** To do **
Check each line of the material below for "shift", then copy the ones that contain it.

** Extracted data **
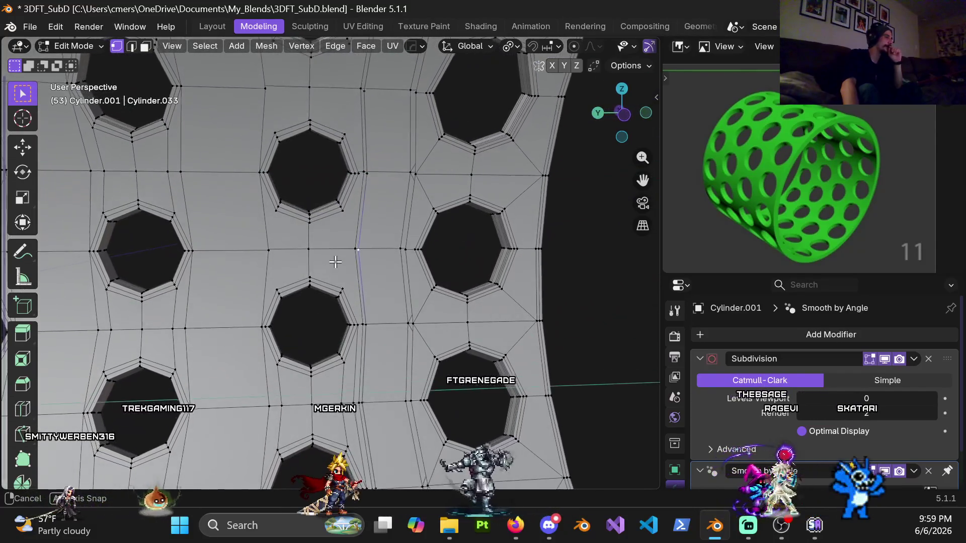
scroll(331, 257, up, 2)
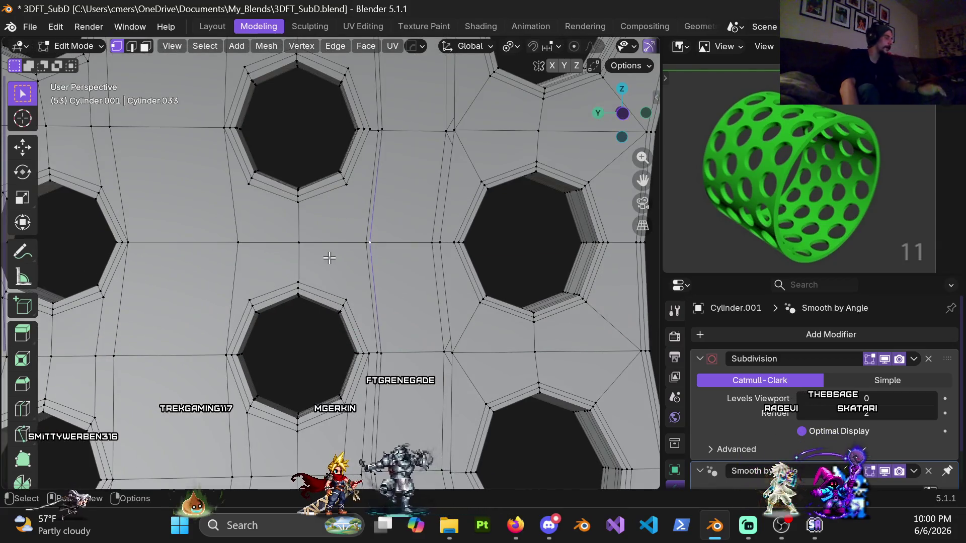
middle_drag(330, 258, 317, 259)
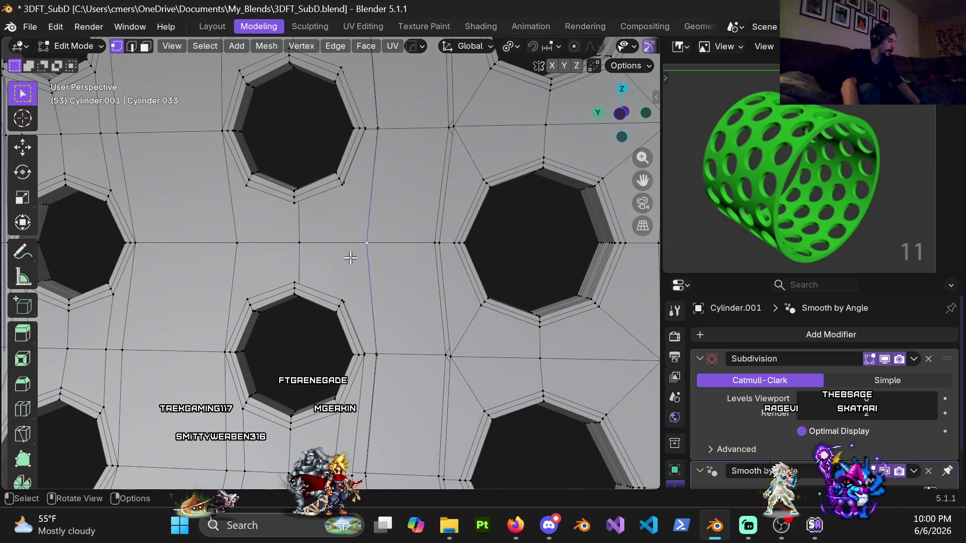
key(y)
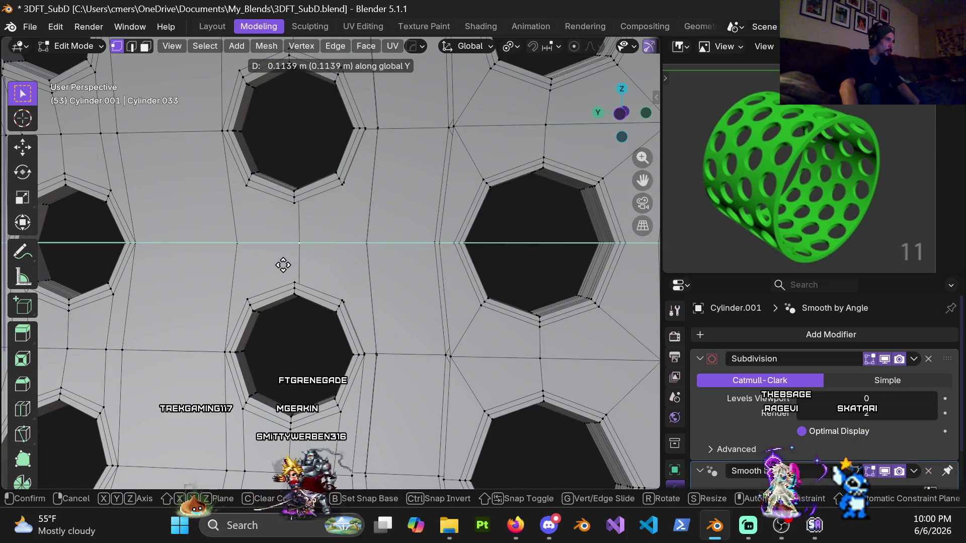
click(282, 265)
mouse_move(303, 253)
middle_down()
mouse_move(324, 241)
mouse_move(484, 273)
mouse_move(453, 278)
mouse_move(432, 203)
mouse_move(323, 161)
mouse_move(173, 270)
mouse_move(348, 235)
middle_up()
shift+click(314, 240)
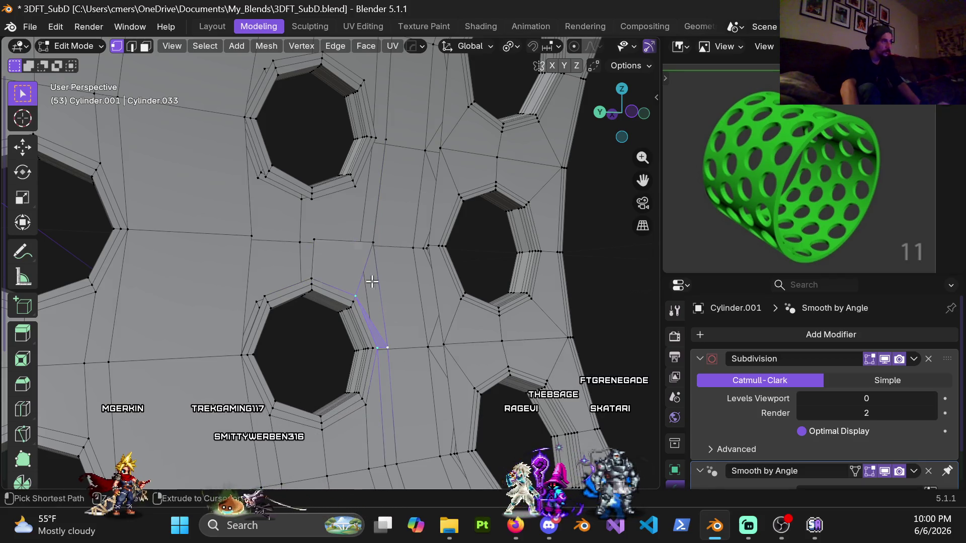
Dissolve the stray seam vertices, then select a rim edge path and three vertices beside the hole
key(ctrl+x)
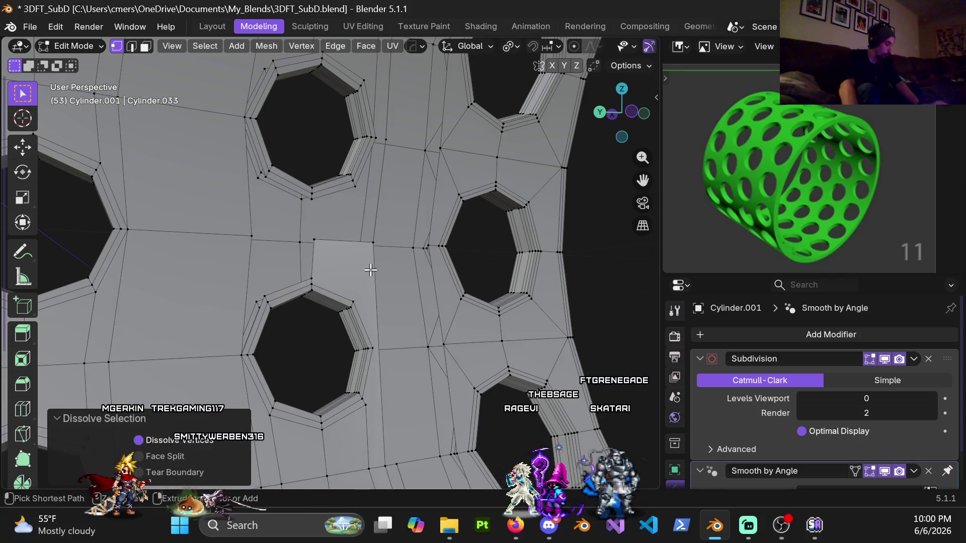
alt+click(368, 276)
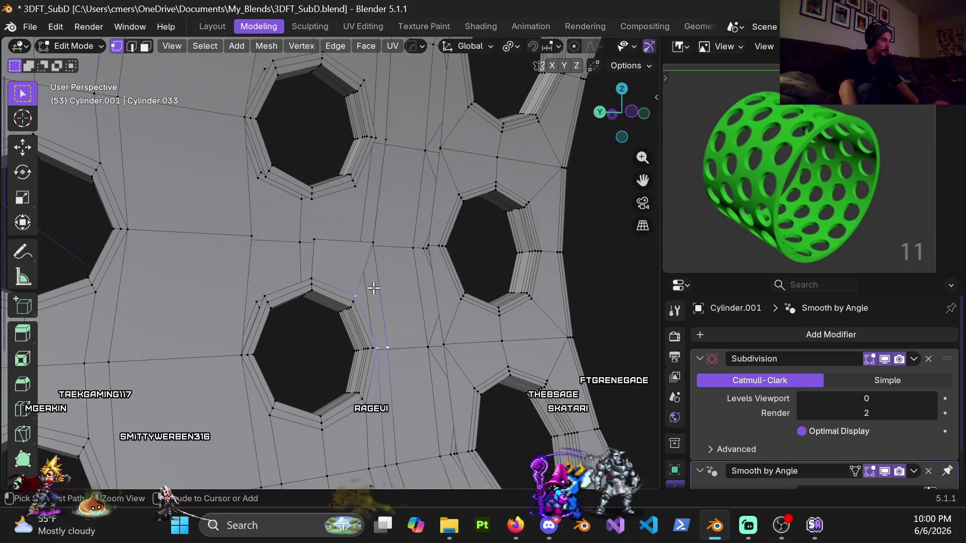
middle_drag(380, 261, 346, 256)
click(328, 221)
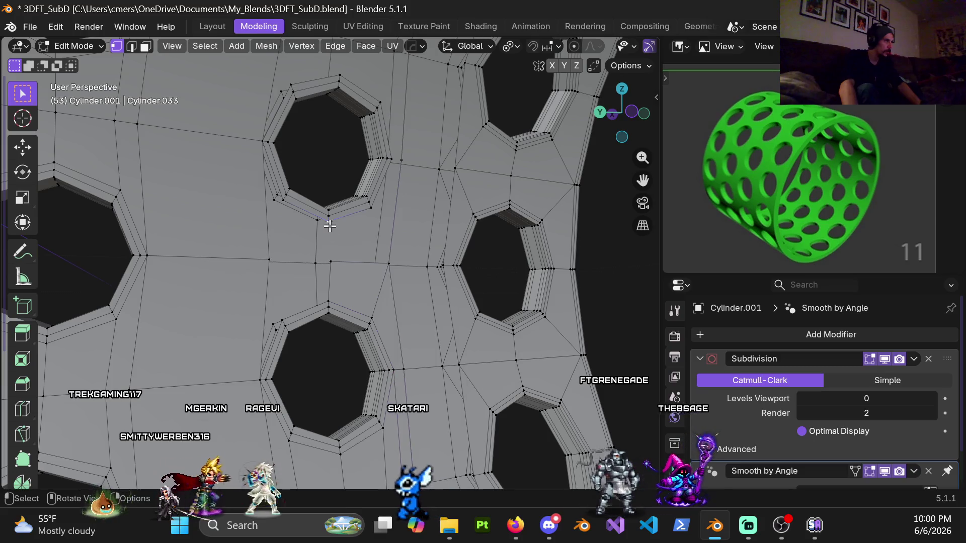
shift+click(330, 261)
shift+click(371, 207)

** Expected answer **
shift+click(314, 240)
shift+click(330, 261)
shift+click(371, 207)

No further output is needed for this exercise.